OH Appeals Court Upholds Injunction Prohibiting Storage of Construction Equipment

Fioritto purchased a two-acre parcel of land that was located within a General Commercial zoning classification and he requested a conditional use permit or variance to operate his construction business on his property, but failed to return with additional information that was requested from the Board. During this time he ran his business which also involved making and delivering nursery landscape supplies such as mulch, topsoil and trees. He owned four dump trucks, two excavators, a caterpillar dozer two trailers and a 300-gallon fuel tank, which was located on the property. The Township of Brimfield brought a claim against Fioritto when notified about the equipment on the property and moved for permanent injunction against him for using the property in a way that was not permitted in a General Commercial District. The court granted the request for a permanent injunction, finding that Fiotitto used his construction equipment to clear his lot but did not obtain a certificate to allow the equipment to be stored after the lot was cleared and this appeal ensured.

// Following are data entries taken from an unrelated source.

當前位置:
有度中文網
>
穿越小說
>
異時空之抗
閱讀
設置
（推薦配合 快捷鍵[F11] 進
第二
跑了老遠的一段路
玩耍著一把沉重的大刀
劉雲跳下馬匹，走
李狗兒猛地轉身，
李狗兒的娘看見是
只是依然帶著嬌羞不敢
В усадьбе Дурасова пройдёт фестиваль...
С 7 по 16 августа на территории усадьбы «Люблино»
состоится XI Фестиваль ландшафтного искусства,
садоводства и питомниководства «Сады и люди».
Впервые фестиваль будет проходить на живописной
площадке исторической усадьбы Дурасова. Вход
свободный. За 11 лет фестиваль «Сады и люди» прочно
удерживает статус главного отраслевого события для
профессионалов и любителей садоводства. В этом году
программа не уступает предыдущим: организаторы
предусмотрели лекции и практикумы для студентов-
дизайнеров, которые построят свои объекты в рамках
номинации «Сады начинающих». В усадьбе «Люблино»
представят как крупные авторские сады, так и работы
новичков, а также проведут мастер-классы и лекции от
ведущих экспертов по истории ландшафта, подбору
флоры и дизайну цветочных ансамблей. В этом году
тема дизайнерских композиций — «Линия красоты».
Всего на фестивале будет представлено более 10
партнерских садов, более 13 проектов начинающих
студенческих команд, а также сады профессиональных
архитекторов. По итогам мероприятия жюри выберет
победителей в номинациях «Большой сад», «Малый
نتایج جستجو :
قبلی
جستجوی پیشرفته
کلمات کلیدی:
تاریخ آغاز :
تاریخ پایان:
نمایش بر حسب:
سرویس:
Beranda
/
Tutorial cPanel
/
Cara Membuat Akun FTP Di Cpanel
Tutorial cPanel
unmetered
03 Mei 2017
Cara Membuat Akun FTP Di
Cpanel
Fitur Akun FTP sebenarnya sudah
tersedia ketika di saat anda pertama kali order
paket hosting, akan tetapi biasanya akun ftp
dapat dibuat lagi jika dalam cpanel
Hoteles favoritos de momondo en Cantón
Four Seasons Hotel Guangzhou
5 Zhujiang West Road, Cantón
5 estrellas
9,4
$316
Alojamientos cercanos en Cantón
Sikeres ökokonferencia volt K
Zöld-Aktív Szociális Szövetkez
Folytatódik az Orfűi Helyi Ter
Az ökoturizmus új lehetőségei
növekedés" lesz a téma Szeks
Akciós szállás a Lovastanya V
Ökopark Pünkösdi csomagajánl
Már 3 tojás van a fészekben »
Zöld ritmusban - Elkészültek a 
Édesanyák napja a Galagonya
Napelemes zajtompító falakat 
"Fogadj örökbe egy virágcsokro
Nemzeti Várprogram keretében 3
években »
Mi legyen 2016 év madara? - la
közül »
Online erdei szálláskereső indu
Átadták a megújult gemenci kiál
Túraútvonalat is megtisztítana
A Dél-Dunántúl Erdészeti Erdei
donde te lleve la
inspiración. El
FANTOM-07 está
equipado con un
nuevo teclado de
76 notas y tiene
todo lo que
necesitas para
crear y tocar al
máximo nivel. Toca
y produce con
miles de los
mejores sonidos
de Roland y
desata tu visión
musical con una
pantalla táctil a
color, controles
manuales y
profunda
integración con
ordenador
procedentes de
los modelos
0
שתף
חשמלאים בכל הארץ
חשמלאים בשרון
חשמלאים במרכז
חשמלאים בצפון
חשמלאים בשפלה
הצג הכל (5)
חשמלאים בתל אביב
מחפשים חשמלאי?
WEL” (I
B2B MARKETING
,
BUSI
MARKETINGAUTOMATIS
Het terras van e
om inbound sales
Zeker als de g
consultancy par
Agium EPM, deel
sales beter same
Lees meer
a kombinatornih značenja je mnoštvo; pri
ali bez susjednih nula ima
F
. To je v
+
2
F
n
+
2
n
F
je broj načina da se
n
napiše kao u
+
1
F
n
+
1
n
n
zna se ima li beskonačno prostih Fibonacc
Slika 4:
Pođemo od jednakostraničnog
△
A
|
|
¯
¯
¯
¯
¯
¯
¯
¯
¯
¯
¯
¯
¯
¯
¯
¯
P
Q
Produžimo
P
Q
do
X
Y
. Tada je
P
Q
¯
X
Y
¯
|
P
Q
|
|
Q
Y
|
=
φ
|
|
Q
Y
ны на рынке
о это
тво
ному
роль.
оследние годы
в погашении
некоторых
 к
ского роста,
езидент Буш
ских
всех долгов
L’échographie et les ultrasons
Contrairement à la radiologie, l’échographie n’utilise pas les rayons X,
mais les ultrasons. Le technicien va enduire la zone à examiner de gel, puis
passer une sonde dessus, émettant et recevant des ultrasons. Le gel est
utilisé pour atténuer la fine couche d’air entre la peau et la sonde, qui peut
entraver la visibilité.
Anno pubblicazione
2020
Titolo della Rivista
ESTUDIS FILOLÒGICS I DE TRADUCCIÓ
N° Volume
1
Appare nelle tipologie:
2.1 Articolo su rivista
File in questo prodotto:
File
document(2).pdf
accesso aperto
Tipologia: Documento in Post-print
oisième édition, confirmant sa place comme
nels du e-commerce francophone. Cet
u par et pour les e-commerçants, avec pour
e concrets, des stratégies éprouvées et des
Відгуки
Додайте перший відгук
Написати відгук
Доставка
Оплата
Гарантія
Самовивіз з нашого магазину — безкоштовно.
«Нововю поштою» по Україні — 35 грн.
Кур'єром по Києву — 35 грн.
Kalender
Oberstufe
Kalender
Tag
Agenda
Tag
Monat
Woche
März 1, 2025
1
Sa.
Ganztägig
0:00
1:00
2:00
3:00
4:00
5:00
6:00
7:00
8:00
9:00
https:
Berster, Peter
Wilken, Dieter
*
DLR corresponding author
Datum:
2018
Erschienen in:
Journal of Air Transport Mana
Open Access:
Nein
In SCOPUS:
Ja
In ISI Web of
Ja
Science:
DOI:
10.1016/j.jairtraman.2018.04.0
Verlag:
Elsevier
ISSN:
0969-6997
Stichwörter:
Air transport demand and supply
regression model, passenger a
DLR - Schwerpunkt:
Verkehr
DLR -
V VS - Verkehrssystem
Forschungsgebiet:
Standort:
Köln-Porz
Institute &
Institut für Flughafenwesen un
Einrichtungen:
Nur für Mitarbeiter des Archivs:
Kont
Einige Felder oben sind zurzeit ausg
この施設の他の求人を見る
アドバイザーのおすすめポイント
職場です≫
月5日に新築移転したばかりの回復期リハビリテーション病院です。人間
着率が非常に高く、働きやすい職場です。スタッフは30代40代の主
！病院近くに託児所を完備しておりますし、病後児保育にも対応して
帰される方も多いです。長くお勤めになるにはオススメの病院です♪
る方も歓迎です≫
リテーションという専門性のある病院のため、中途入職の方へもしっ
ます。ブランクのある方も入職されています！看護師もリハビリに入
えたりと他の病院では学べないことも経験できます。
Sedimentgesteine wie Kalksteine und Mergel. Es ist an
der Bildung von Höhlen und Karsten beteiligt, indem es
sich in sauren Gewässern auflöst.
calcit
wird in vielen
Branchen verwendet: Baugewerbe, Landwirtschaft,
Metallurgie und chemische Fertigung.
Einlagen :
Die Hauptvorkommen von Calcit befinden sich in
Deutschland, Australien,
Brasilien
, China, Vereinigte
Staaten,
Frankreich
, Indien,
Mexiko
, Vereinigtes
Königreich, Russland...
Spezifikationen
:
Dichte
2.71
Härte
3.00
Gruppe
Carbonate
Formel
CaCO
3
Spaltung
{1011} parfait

On the question of whether an individual can store construction vehicles and equipment on his land while clearing the land of trees and whether a nursery is permitted use of property zoned General Commercial, the Court of Appeals of Ohio found that a trial court’s granting of an injunction should not be disturbed in the absence of a clear abuse of discretion or if the findings of fact is against the manifest weight of the evidence. The Court of Appeals went on to find that the even though Fioritto was not prohibited from clearing his land, he was not given permission to store a large collection of construction equipment on his property, and the facts did not support a conclusion that the construction equipment and materials were being used solely for the purposes of clearing the property of trees or grading the property for future building or other developments. In regards to whether the court improperly used the definition of agricultural nursery to define a retail nursery under the Brimfield Zoning Resolution which would create an exemption from the zoning, the Court of Appeals held that the trial court properly concluded that Fioritto did not produce nursery stock or cultivate plants on his property and hence did not meet the definition. The Court of appeals further found that even if he was operating a nursery, Fioritto was still required to comply with the zoning certificate requirement of the Zoning Resolution.